## begin Records for this task
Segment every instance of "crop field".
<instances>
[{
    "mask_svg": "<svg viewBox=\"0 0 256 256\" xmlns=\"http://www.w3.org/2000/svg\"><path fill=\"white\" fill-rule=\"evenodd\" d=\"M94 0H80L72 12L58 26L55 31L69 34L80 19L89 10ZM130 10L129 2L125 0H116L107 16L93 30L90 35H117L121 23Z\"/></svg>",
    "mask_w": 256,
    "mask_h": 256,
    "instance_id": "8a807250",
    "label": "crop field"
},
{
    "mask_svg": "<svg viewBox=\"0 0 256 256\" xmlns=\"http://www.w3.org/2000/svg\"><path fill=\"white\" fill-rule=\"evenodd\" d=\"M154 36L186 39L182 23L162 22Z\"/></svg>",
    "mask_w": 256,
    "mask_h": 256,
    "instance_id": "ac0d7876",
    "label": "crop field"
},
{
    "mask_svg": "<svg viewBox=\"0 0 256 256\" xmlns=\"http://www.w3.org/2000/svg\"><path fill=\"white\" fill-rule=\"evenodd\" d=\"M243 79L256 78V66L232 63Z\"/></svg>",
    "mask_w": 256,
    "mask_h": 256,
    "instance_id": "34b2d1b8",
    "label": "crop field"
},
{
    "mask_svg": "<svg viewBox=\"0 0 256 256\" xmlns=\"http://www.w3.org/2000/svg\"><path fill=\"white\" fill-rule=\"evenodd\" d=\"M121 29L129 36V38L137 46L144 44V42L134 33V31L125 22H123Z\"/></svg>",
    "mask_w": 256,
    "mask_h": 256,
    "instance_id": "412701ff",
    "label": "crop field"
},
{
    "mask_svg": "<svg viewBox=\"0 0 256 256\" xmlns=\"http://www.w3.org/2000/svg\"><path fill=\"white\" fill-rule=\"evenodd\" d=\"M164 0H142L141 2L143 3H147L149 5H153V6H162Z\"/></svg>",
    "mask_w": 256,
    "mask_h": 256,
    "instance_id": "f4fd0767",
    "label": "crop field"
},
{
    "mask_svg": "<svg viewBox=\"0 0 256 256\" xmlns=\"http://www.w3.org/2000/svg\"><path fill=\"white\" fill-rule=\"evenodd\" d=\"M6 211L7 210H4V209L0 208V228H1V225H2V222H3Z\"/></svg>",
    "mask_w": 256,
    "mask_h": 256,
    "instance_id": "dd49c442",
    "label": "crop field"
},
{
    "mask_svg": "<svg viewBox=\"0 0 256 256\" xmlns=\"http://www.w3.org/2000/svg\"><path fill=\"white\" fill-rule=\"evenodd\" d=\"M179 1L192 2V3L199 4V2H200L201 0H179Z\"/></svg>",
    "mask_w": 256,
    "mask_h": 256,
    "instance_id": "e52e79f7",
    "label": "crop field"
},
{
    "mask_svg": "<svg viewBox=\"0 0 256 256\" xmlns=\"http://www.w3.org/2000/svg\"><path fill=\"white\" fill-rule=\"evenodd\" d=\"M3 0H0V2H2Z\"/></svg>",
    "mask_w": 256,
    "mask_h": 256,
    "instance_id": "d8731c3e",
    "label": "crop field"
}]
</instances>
## end Records for this task
What is being asked → Reproduce the entire listing above, replacing each occurrence of "crop field" with "farm plot" and leaving everything else unchanged.

Task response →
Segment every instance of "farm plot".
<instances>
[{
    "mask_svg": "<svg viewBox=\"0 0 256 256\" xmlns=\"http://www.w3.org/2000/svg\"><path fill=\"white\" fill-rule=\"evenodd\" d=\"M94 0H80L72 12L58 26L55 31L69 34L80 19L89 10ZM130 10L129 2L125 0H116L107 16L93 30L90 35H117L121 23Z\"/></svg>",
    "mask_w": 256,
    "mask_h": 256,
    "instance_id": "8a807250",
    "label": "farm plot"
},
{
    "mask_svg": "<svg viewBox=\"0 0 256 256\" xmlns=\"http://www.w3.org/2000/svg\"><path fill=\"white\" fill-rule=\"evenodd\" d=\"M154 36L186 39L182 23L162 22Z\"/></svg>",
    "mask_w": 256,
    "mask_h": 256,
    "instance_id": "ac0d7876",
    "label": "farm plot"
},
{
    "mask_svg": "<svg viewBox=\"0 0 256 256\" xmlns=\"http://www.w3.org/2000/svg\"><path fill=\"white\" fill-rule=\"evenodd\" d=\"M243 79L256 78V66L232 63Z\"/></svg>",
    "mask_w": 256,
    "mask_h": 256,
    "instance_id": "34b2d1b8",
    "label": "farm plot"
},
{
    "mask_svg": "<svg viewBox=\"0 0 256 256\" xmlns=\"http://www.w3.org/2000/svg\"><path fill=\"white\" fill-rule=\"evenodd\" d=\"M121 29L129 36V38L137 46L144 44V42L134 33V31L125 22H123Z\"/></svg>",
    "mask_w": 256,
    "mask_h": 256,
    "instance_id": "412701ff",
    "label": "farm plot"
},
{
    "mask_svg": "<svg viewBox=\"0 0 256 256\" xmlns=\"http://www.w3.org/2000/svg\"><path fill=\"white\" fill-rule=\"evenodd\" d=\"M164 0H142L141 2L143 3H147L149 5H153V6H162Z\"/></svg>",
    "mask_w": 256,
    "mask_h": 256,
    "instance_id": "f4fd0767",
    "label": "farm plot"
},
{
    "mask_svg": "<svg viewBox=\"0 0 256 256\" xmlns=\"http://www.w3.org/2000/svg\"><path fill=\"white\" fill-rule=\"evenodd\" d=\"M6 211L7 210H4V209L0 208V228H1V225H2V222H3Z\"/></svg>",
    "mask_w": 256,
    "mask_h": 256,
    "instance_id": "dd49c442",
    "label": "farm plot"
},
{
    "mask_svg": "<svg viewBox=\"0 0 256 256\" xmlns=\"http://www.w3.org/2000/svg\"><path fill=\"white\" fill-rule=\"evenodd\" d=\"M179 1L192 2V3L199 4V2H200L201 0H179Z\"/></svg>",
    "mask_w": 256,
    "mask_h": 256,
    "instance_id": "e52e79f7",
    "label": "farm plot"
},
{
    "mask_svg": "<svg viewBox=\"0 0 256 256\" xmlns=\"http://www.w3.org/2000/svg\"><path fill=\"white\" fill-rule=\"evenodd\" d=\"M3 0H0V2H2Z\"/></svg>",
    "mask_w": 256,
    "mask_h": 256,
    "instance_id": "d8731c3e",
    "label": "farm plot"
}]
</instances>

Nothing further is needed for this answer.